I have of late- but wherefore I know not- lost all my
mirth, forgone all custom of exercises; and indeed, it goes so
heavily with my disposition that this goodly frame, the earth,
seems to me a sterile promontory; this most excellent canopy, the
air, look you, this brave o'erhanging firmament, this majestical
roof fretted with golden fire- why, it appeareth no other thing
to me than a foul and pestilent congregation of vapours. What a
piece of work is a man! how noble in reason! how infinite in
faculties! in form and moving how express and admirable! in
action how like an angel! in apprehension how like a god! the
beauty of the world, the paragon of animals! And yet to me what
is this quintessence of dust? Man delights not me- no, nor woman
neither, though by your smiling you seem to say so.
I am alone.
O what a rogue and peasant slave am I!
Is it not monstrous that this player here,
But in a fiction, in a dream of passion,
Could force his soul so to his own conceit
That, from her working, all his visage wann'd,
Tears in his eyes, distraction in's aspect,
A broken voice, and his whole function suiting
With forms to his conceit? And all for nothing!
What's Hecuba to him, or he to Hecuba,
That he should weep for her? What would he do,
Had he the motive and the cue for passion
That I have?
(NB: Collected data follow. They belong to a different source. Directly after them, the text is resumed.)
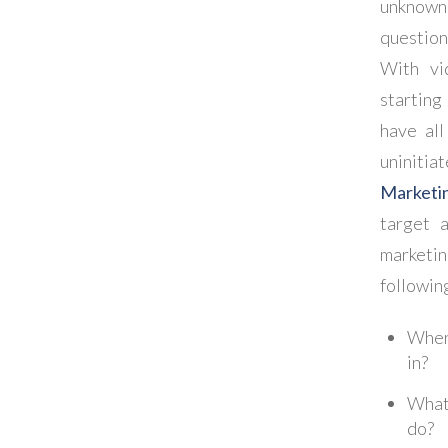
unknow
questio
With vi
starting
have al
uninitia
Marketi
target a
marketin
followin
Where
in?
What 
do?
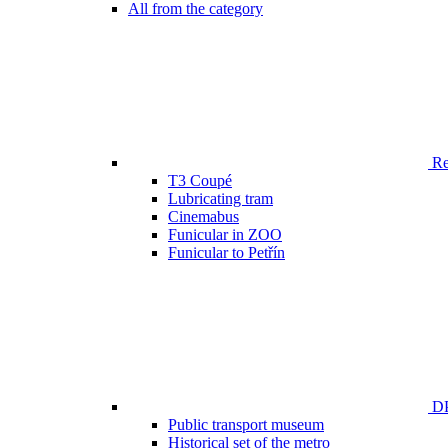
All from the category
Ren
T3 Coupé
Lubricating tram
Cinemabus
Funicular in ZOO
Funicular to Petřín
DP
Public transport museum
Historical set of the metro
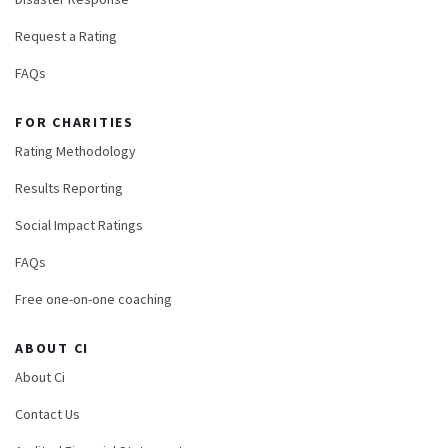
Request a Rating
FAQs
FOR CHARITIES
Rating Methodology
Results Reporting
Social Impact Ratings
FAQs
Free one-on-one coaching
ABOUT CI
About Ci
Contact Us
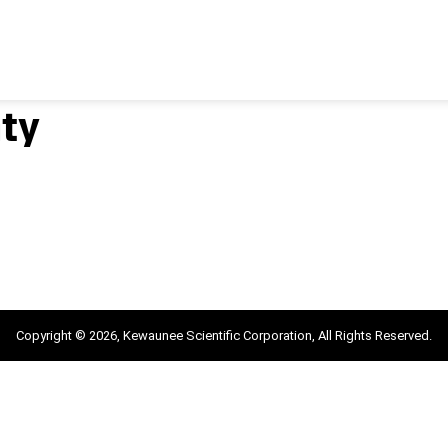
ty
Copyright © 2026, Kewaunee Scientific Corporation, All Rights Reserved.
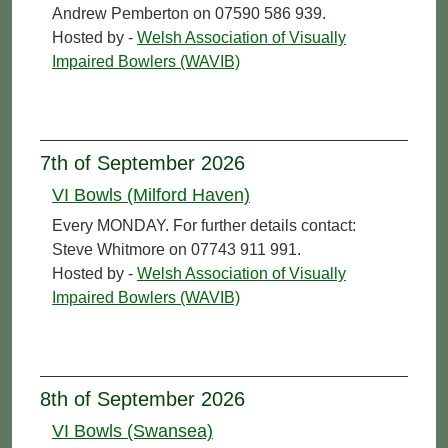
Andrew Pemberton on 07590 586 939.
Hosted by -
Welsh Association of Visually
Impaired Bowlers (WAVIB)
7th of September 2026
VI Bowls (Milford Haven)
Every MONDAY. For further details contact:
Steve Whitmore on 07743 911 991.
Hosted by -
Welsh Association of Visually
Impaired Bowlers (WAVIB)
8th of September 2026
VI Bowls (Swansea)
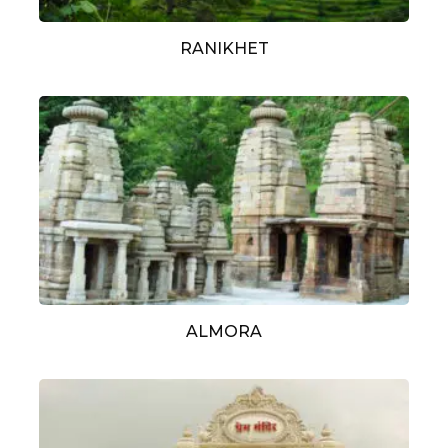
RANIKHET
ALMORA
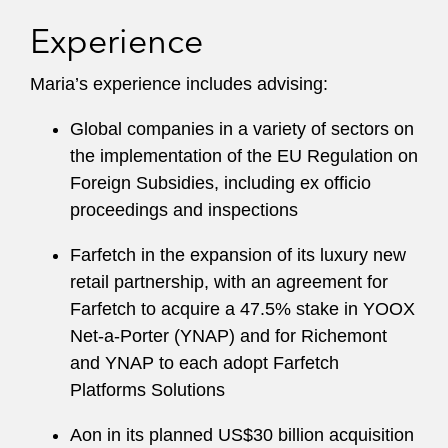
Experience
Maria’s experience includes advising:
Global companies in a variety of sectors on
the implementation of the EU Regulation on
Foreign Subsidies, including ex officio
proceedings and inspections
Farfetch in the expansion of its luxury new
retail partnership, with an agreement for
Farfetch to acquire a 47.5% stake in YOOX
Net-a-Porter (YNAP) and for Richemont
and YNAP to each adopt Farfetch
Platforms Solutions
Aon in its planned US$30 billion acquisition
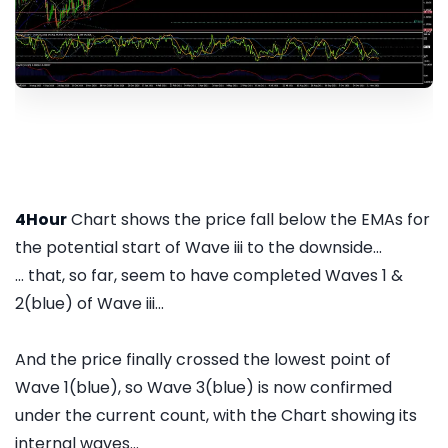
4Hour
Chart shows the price fall below the EMAs for
the potential start of Wave iii to the downside...
... that, so far, seem to have completed Waves 1 &
2(blue) of Wave iii...
And the price finally crossed the lowest point of
Wave 1(blue), so Wave 3(blue) is now confirmed
under the current count, with the Chart showing its
internal waves...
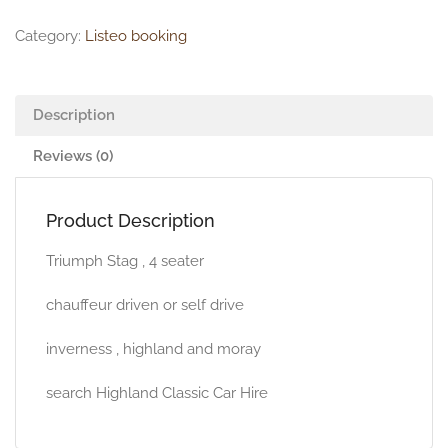
Category:
Listeo booking
Description
Reviews (0)
Product Description
Triumph Stag , 4 seater
chauffeur driven or self drive
inverness , highland and moray
search Highland Classic Car Hire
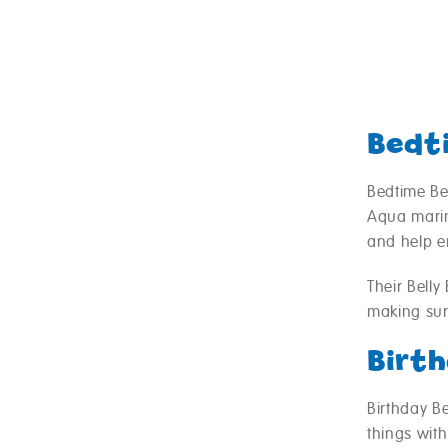
Bedt
Bedtime Be
Aqua marin
and help en
Their Bell
making sur
Birt
Birthday B
things with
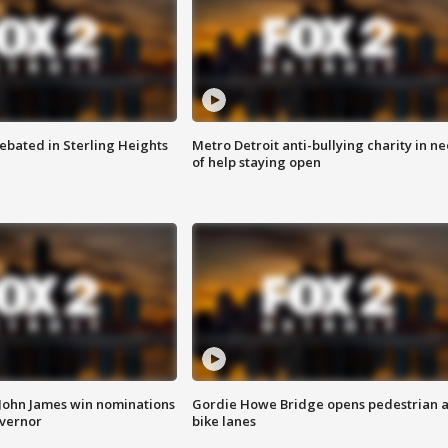
ebated in Sterling Heights
Metro Detroit anti-bullying charity in n
of help staying open
 John James win nominations
Gordie Howe Bridge opens pedestrian 
overnor
bike lanes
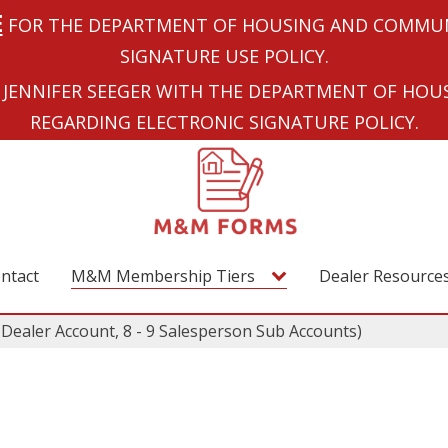
E
FOR THE DEPARTMENT OF HOUSING AND COMMUN
SIGNATURE USE POLICY.
JENNIFER SEEGER WITH THE DEPARTMENT OF HO
REGARDING ELECTRONIC SIGNATURE POLICY.
ntact
M&M Membership Tiers
Dealer Resource
ealer Account, 8 - 9 Salesperson Sub Accounts)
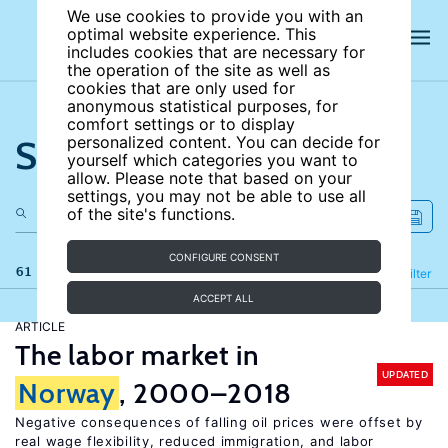
We use cookies to provide you with an
optimal website experience. This
includes cookies that are necessary for
the operation of the site as well as
cookies that are only used for
anonymous statistical purposes, for
comfort settings or to display
Search the site
personalized content. You can decide for
yourself which categories you want to
allow. Please note that based on your
settings, you may not be able to use all
of the site's functions.
CONFIGURE CONSENT
61 results
Refine
Filter
ACCEPT ALL
ARTICLE
The labor market in
UPDATED
Norway
, 2000–2018
Negative consequences of falling oil prices were offset by
real wage flexibility, reduced immigration, and labor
He would drown the stage with tears
And cleave the general ear with horrid speech;
Make mad the guilty and appal the free,
Confound the ignorant, and amaze indeed
The very faculties of eyes and ears.
A dull and muddy-mettled rascal, peak
Like John-a-dreams, unpregnant of my cause,
And can say nothing! No, not for a king,
Upon whose property and most dear life
A damn'd defeat was made. Am I a coward?
Who calls me villain? breaks my pate across?
Plucks off my beard and blows it in my face?
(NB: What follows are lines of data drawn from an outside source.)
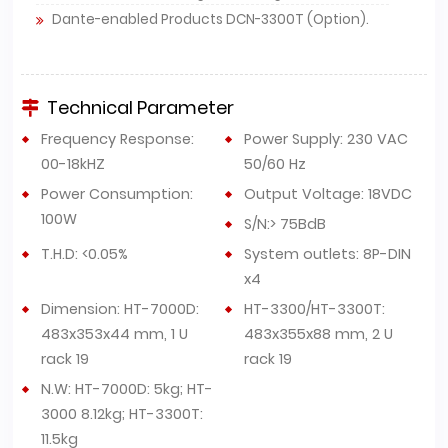
Dante-enabled Products DCN-3300T (Option).
Technical Parameter
Frequency Response:
Power Supply: 230 VAC
00-18kHZ
50/60 Hz
Power Consumption:
Output Voltage: 18VDC
100W
S/N:> 75BdB
T.H.D: <0.05%
System outlets: 8P-DIN
x4
Dimension: HT-7000D:
HT-3300/HT-3300T:
483x353x44 mm, 1 U
483x355x88 mm, 2 U
rack 19
rack 19
N.W: HT-7000D: 5kg; HT-
3000 8.12kg; HT-3300T:
11.5kg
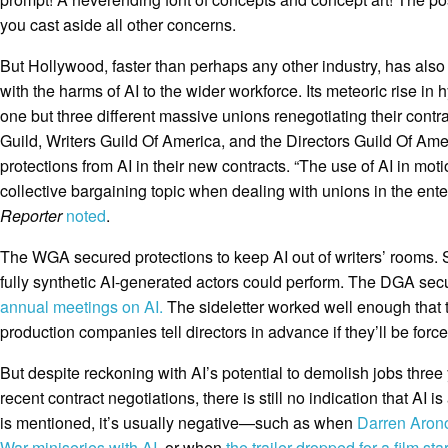
you cast aside all other concerns.
But Hollywood, faster than perhaps any other industry, has als
with the harms of AI to the wider workforce. Its meteoric rise in
one but three different massive unions renegotiating their contr
Guild, Writers Guild Of America, and the Directors Guild Of Am
protections from AI in their new contracts. “The use of AI in mo
collective bargaining topic when dealing with unions in the ente
Reporter
noted
.
The WGA secured protections to keep AI out of writers’ rooms. 
fully synthetic AI-generated actors could perform. The DGA sec
annual meetings on AI.
The sideletter worked well enough that
production companies tell directors in advance if they’ll be force
But despite reckoning with AI’s potential to demolish jobs three
recent contract negotiations, there is still no indication that AI 
is mentioned, it’s usually negative—such as when
Darren Aron
War miniseries with AI
, or when
the trailer dropped for a film sta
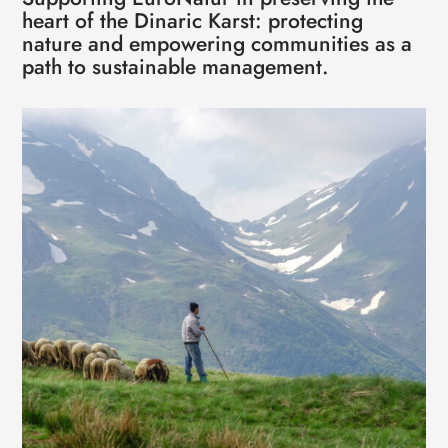
heart of the Dinaric Karst: protecting
nature and empowering communities as a
path to sustainable management.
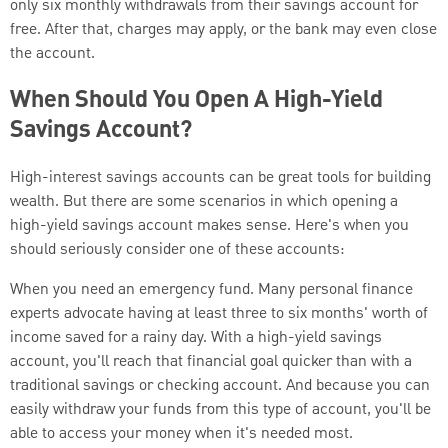
only six monthly withdrawals from their savings account for
free. After that, charges may apply, or the bank may even close
the account.
When Should You Open A High-Yield
Savings Account?
High-interest savings accounts can be great tools for building
wealth. But there are some scenarios in which opening a
high-yield savings account makes sense. Here's when you
should seriously consider one of these accounts:
When you need an emergency fund. Many personal finance
experts advocate having at least three to six months' worth of
income saved for a rainy day. With a high-yield savings
account, you'll reach that financial goal quicker than with a
traditional savings or checking account. And because you can
easily withdraw your funds from this type of account, you'll be
able to access your money when it's needed most.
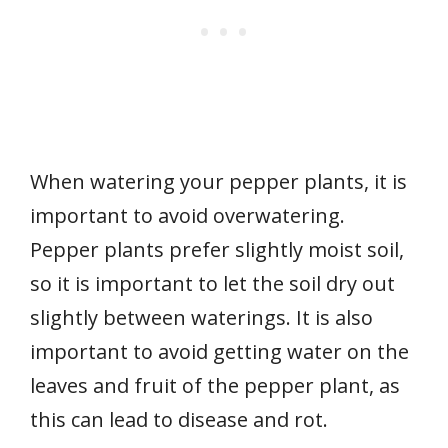
When watering your pepper plants, it is
important to avoid overwatering.
Pepper plants prefer slightly moist soil,
so it is important to let the soil dry out
slightly between waterings. It is also
important to avoid getting water on the
leaves and fruit of the pepper plant, as
this can lead to disease and rot.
Tweaks me by th' nose? gives me the lie i' th' throat
As deep as to the lungs? Who does me this, ha?
'Swounds, I should take it! for it cannot be
But I am pigeon-liver'd and lack gall
To make oppression bitter, or ere this
I should have fatted all the region kites
With this slave's offal. Bloody bawdy villain!
Remorseless, treacherous, lecherous, kindless villain!
Why, what an ass am I! This is most brave,
That I, the son of a dear father murther'd,
Prompted to my revenge by heaven and hell,
Must (like a whore) unpack my heart with words
And fall a-cursing like a very drab,
Fie upon't! foh! About, my brain! Hum, I have heard
That guilty creatures, sitting at a play,
Have by the very cunning of the scene
Been struck so to the soul that presently
They have proclaim'd their malefactions;
For murther, though it have no tongue, will speak
With most miraculous organ, I'll have these Players
Play something like the murther of my father
Before mine uncle. I'll observe his looks;
I'll tent him to the quick. If he but blench,
I know my course. The spirit that I have seen
May be a devil; and the devil hath power
T' assume a pleasing shape; yea, and perhaps
Out of my weakness and my melancholy,
As he is very potent with such spirits,
Abuses me to damn me. I'll have grounds
More relative than this. The play's the thing
Wherein I'll catch the conscience of the King.